_What needs to be done_
Report each line from the entries in which "Love" can be found.

[Given records — start]

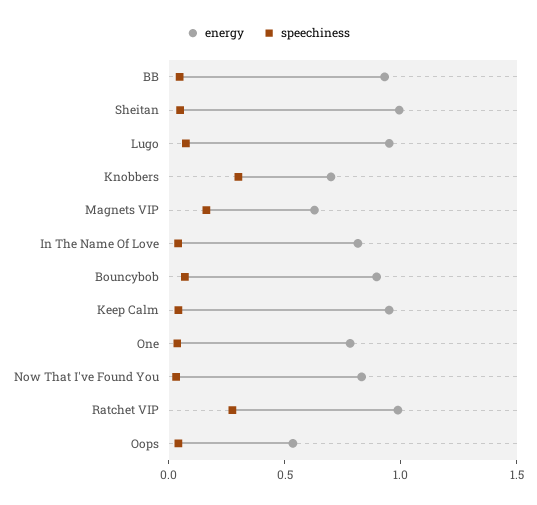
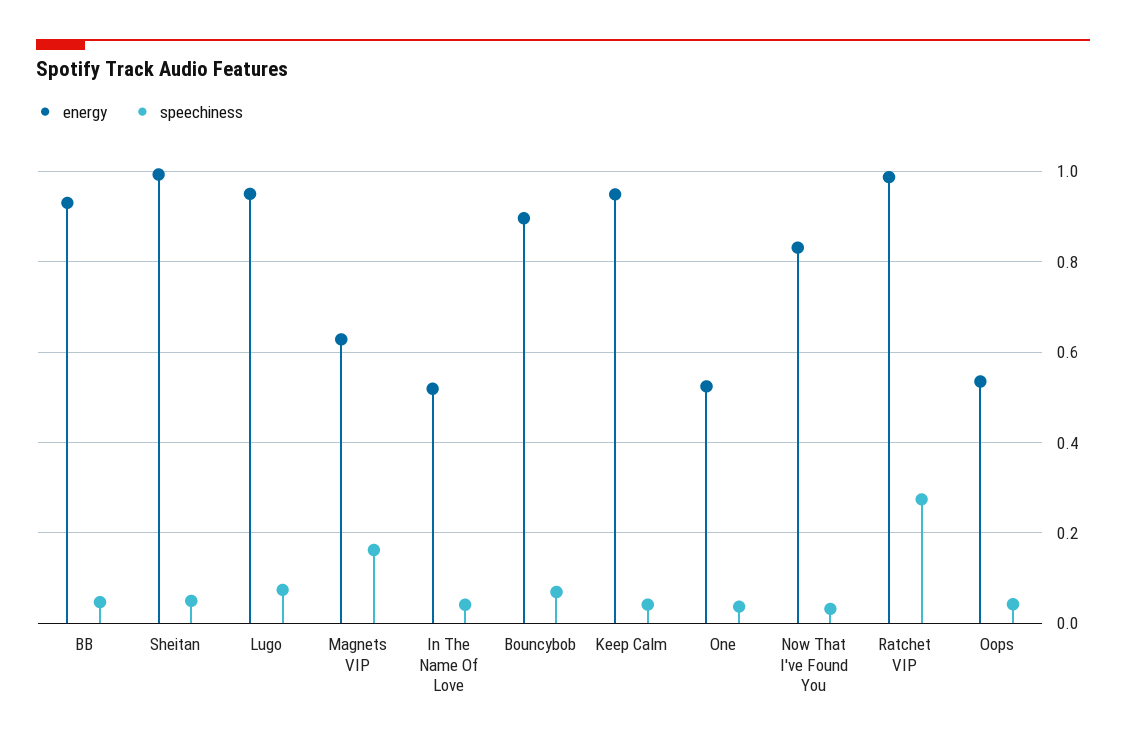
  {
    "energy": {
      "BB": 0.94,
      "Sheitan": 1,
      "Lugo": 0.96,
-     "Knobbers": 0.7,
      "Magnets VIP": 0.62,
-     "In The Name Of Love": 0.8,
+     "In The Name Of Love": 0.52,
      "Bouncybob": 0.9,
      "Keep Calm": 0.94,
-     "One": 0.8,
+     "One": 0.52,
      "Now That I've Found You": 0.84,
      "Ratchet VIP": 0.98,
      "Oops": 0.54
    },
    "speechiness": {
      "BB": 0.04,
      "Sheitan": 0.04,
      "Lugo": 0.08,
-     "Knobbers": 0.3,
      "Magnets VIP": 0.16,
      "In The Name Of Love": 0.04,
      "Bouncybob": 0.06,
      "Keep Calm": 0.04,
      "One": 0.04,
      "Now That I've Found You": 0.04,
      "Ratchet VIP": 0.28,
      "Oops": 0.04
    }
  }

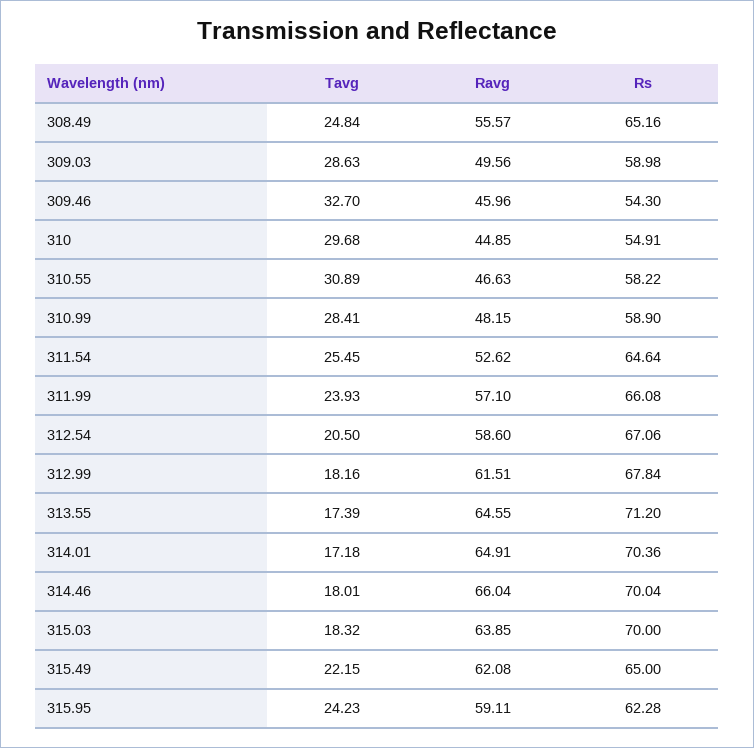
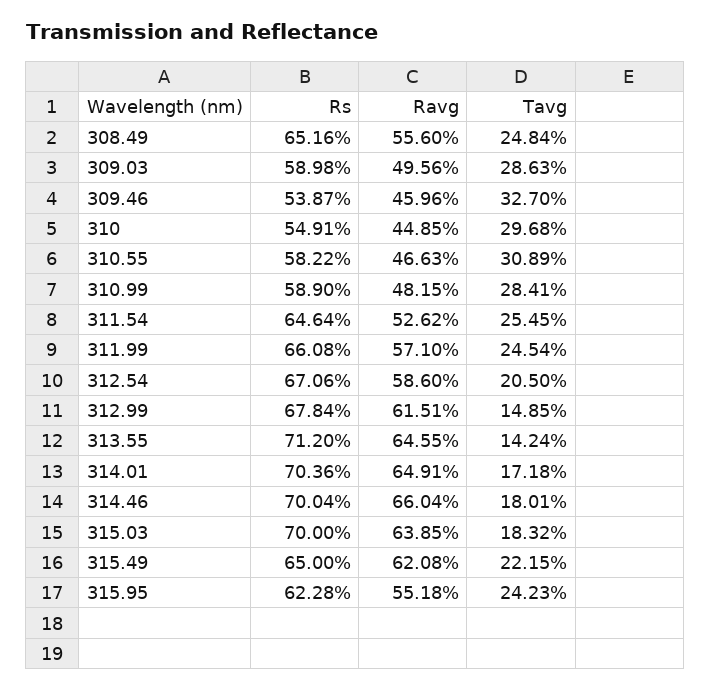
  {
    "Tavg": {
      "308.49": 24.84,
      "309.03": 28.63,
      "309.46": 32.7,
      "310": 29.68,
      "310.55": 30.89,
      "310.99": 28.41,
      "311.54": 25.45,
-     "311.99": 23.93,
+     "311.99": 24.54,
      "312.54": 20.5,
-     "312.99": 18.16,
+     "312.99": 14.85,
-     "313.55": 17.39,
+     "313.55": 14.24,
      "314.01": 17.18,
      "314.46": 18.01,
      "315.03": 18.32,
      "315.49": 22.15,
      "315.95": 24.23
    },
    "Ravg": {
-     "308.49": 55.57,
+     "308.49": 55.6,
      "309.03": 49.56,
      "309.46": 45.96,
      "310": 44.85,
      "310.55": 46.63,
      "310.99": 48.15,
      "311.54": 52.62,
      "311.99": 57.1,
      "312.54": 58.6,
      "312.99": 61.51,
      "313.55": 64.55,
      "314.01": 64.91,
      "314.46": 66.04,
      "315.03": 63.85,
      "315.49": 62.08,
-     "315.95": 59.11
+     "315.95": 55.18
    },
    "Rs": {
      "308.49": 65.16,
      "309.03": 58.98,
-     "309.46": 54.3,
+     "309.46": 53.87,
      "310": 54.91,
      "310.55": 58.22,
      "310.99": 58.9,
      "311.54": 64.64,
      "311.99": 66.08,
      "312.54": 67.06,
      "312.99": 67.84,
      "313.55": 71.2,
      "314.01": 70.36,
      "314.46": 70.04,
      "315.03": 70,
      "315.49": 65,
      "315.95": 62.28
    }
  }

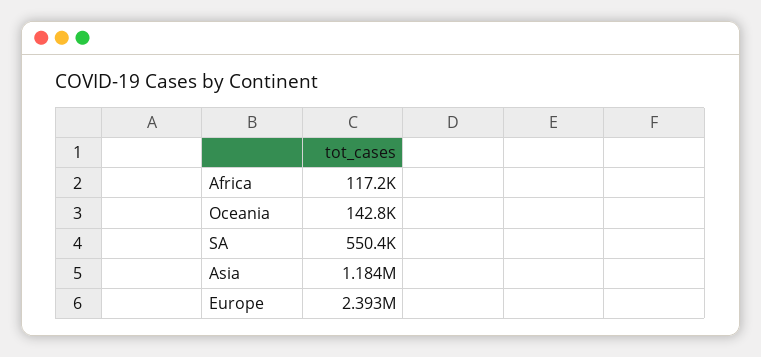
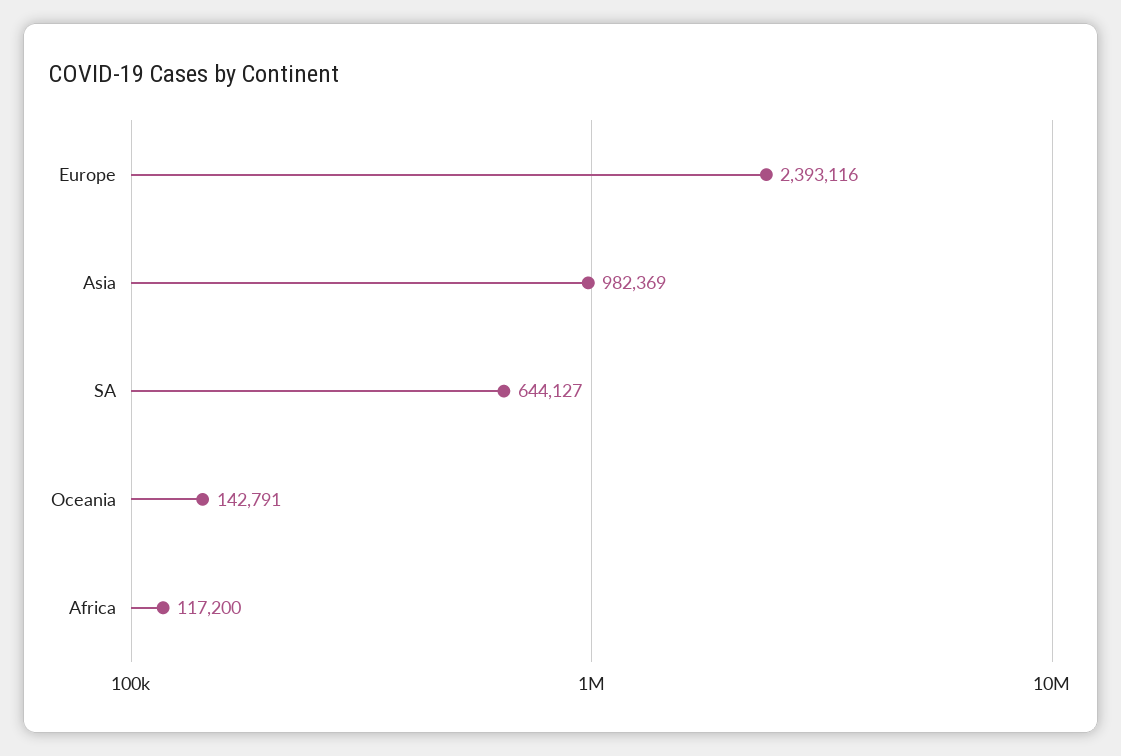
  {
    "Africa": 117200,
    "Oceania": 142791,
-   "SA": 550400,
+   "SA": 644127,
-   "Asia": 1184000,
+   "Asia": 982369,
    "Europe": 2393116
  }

[Given records — finish]

_Answer space_
-     "In The Name Of Love": 0.8,
+     "In The Name Of Love": 0.52,
      "In The Name Of Love": 0.04,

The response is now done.